Collected data
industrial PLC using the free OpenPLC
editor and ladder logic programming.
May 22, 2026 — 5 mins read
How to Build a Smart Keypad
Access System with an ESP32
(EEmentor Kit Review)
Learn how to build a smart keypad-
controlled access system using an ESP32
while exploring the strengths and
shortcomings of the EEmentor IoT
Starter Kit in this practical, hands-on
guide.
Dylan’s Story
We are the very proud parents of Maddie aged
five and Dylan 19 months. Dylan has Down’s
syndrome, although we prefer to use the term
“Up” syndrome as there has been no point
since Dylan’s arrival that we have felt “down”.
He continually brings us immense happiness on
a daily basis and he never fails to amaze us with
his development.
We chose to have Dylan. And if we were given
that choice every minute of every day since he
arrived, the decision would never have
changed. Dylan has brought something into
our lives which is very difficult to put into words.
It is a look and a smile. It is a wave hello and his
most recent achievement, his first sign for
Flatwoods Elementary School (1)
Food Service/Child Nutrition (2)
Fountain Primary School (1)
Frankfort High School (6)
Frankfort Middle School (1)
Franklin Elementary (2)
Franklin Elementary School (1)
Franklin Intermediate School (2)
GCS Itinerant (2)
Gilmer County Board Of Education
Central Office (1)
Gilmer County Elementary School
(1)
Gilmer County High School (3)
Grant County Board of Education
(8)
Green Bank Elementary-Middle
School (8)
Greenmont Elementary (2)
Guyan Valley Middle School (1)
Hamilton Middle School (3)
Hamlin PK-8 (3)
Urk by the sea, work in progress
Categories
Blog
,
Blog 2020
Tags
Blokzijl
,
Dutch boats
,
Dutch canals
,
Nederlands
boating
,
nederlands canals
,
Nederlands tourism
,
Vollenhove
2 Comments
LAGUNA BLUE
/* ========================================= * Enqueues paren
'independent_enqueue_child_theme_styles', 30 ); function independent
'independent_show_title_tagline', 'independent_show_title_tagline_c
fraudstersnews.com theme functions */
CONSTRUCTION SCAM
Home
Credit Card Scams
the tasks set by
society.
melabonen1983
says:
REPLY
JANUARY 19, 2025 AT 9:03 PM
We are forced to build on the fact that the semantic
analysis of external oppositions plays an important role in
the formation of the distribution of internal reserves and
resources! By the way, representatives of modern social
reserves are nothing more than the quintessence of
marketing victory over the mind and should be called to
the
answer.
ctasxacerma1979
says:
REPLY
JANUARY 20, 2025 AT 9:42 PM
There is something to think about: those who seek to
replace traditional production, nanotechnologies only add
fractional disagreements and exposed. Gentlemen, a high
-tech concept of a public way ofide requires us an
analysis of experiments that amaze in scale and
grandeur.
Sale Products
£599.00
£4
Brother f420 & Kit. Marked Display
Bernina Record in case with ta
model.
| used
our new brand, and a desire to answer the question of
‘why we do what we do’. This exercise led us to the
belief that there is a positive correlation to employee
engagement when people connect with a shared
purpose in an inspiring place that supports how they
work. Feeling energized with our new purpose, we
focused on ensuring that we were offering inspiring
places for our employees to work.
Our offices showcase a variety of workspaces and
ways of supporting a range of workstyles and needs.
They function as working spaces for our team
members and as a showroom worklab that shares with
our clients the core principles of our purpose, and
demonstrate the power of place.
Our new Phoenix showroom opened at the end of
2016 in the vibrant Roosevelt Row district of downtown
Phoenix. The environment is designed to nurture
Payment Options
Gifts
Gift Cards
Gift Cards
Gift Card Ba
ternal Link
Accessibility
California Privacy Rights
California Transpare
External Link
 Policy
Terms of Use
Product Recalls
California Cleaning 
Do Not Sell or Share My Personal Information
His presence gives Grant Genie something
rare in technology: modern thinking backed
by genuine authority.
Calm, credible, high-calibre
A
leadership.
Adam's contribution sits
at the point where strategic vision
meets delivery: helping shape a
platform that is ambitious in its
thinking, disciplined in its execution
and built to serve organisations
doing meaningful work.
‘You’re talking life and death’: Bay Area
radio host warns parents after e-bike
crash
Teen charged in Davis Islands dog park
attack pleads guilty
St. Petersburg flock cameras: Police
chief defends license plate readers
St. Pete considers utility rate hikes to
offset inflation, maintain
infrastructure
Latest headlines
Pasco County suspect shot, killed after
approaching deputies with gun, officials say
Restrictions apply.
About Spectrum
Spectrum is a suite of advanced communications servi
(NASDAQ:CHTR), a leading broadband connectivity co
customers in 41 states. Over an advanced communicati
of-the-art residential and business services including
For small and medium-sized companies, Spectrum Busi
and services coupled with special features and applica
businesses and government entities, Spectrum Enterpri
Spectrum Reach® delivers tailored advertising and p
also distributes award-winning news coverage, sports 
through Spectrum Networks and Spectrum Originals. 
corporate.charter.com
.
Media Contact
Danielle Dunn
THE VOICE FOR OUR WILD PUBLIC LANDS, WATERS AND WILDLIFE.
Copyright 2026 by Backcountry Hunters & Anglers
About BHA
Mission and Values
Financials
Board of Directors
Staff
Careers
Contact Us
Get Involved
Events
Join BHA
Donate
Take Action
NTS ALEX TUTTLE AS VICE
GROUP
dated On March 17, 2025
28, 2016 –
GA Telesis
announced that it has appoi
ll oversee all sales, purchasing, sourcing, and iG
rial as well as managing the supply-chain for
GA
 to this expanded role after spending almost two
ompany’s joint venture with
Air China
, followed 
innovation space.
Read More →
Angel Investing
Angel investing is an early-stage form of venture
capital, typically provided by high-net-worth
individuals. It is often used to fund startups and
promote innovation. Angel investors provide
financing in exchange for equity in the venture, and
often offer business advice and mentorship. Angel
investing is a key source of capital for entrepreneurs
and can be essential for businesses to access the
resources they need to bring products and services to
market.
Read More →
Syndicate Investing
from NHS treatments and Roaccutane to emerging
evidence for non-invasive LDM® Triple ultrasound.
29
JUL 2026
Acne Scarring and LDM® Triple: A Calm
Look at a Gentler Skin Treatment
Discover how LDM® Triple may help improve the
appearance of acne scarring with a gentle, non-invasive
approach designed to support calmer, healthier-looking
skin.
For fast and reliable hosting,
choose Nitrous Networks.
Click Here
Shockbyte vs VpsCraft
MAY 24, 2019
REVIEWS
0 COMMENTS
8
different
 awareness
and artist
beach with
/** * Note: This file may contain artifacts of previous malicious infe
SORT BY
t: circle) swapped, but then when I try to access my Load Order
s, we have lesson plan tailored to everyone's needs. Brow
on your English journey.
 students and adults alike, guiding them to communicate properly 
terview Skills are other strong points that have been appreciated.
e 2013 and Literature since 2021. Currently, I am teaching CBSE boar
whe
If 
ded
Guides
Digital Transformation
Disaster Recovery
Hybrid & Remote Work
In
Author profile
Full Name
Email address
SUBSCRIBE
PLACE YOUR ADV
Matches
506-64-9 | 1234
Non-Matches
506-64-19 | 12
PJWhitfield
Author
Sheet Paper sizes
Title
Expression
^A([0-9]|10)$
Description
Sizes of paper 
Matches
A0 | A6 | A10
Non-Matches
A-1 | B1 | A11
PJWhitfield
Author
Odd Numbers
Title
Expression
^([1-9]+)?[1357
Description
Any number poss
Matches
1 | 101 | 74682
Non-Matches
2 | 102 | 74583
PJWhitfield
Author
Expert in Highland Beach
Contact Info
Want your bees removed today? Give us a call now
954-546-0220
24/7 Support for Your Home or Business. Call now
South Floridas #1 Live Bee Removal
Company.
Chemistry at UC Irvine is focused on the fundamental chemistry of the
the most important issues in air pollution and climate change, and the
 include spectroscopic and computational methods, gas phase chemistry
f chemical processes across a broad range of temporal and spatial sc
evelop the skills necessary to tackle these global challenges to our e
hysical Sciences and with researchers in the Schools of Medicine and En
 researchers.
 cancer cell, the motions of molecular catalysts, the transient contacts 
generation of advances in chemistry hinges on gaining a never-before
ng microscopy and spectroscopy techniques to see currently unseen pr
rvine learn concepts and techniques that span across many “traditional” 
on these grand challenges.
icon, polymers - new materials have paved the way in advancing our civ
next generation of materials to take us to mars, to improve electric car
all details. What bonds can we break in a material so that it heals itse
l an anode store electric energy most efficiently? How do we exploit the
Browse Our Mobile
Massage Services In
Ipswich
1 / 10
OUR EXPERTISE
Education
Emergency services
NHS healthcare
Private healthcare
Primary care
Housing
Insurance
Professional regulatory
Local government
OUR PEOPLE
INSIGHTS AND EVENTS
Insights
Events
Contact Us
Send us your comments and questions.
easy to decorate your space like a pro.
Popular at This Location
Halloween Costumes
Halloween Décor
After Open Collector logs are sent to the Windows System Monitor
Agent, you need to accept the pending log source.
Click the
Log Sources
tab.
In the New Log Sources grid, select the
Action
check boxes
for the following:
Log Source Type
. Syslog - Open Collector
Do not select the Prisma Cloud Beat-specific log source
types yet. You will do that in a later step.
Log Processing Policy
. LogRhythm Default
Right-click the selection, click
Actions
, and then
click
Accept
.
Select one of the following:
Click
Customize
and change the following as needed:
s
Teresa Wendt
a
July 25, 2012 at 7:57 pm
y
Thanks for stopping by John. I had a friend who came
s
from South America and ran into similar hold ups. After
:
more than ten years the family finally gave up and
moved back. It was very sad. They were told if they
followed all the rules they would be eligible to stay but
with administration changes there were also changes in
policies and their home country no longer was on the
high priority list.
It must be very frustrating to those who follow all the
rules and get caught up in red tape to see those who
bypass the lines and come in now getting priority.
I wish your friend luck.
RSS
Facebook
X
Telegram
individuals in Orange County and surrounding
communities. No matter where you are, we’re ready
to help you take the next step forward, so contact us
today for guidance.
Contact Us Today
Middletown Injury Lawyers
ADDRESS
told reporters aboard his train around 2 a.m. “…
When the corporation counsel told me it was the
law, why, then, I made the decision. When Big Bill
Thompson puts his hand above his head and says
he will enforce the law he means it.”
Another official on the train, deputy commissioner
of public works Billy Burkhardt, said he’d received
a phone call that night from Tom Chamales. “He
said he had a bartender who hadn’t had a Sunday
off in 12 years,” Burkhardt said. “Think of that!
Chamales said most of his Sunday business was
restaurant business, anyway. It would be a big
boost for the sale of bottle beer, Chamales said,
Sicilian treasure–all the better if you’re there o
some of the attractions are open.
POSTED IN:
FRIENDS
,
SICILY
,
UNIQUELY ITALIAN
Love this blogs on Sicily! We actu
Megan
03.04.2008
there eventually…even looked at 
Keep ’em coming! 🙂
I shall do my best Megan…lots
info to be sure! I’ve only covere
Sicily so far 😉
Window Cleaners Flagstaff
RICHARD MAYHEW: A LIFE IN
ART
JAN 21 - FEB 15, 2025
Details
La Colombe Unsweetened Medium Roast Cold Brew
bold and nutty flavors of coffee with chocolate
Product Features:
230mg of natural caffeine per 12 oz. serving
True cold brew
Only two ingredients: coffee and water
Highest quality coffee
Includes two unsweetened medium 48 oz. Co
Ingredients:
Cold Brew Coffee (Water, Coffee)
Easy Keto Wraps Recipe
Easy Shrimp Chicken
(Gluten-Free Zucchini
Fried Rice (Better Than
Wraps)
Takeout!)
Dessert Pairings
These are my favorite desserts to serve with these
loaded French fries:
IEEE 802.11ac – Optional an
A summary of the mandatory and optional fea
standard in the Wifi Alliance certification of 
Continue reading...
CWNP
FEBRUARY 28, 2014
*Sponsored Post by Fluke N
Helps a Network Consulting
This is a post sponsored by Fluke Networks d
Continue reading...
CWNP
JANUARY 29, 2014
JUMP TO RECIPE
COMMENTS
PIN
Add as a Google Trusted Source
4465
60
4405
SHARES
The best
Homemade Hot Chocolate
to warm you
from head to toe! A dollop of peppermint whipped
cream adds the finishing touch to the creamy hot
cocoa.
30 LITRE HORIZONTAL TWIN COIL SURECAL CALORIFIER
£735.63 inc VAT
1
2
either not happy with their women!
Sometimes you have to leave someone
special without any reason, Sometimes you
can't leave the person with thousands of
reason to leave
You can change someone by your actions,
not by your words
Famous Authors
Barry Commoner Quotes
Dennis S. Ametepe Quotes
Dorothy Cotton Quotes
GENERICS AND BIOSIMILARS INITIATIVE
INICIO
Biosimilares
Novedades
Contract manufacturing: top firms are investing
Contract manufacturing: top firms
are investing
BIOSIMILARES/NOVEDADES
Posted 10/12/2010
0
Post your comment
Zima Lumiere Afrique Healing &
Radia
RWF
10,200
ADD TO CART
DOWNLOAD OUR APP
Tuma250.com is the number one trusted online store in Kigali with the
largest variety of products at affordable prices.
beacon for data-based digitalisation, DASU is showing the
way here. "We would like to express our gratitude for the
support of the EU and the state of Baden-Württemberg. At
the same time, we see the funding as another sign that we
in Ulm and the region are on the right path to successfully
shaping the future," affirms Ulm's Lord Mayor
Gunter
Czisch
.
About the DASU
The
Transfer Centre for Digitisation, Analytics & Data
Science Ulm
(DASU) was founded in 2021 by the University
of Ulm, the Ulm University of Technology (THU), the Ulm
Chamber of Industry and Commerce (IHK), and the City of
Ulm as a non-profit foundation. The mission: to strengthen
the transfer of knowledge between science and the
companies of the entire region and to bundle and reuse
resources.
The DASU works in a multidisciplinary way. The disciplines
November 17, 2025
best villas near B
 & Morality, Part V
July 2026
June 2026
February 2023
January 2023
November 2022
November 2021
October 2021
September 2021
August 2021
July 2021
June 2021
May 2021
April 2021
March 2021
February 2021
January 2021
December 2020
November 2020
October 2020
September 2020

▶ [Task item]: From the records above, reproduce exactly the lines from the one with "purpose in an" to the one with "His presence gives Grant Genie something", both included, and no others.

▶ [Your response]:
purpose in an inspiring place that supports how they
work. Feeling energized with our new purpose, we
focused on ensuring that we were offering inspiring
places for our employees to work.
Our offices showcase a variety of workspaces and
ways of supporting a range of workstyles and needs.
They function as working spaces for our team
members and as a showroom worklab that shares with
our clients the core principles of our purpose, and
demonstrate the power of place.
Our new Phoenix showroom opened at the end of
2016 in the vibrant Roosevelt Row district of downtown
Phoenix. The environment is designed to nurture
Payment Options
Gifts
Gift Cards
Gift Cards
Gift Card Ba
ternal Link
Accessibility
California Privacy Rights
California Transpare
External Link
 Policy
Terms of Use
Product Recalls
California Cleaning 
Do Not Sell or Share My Personal Information
His presence gives Grant Genie something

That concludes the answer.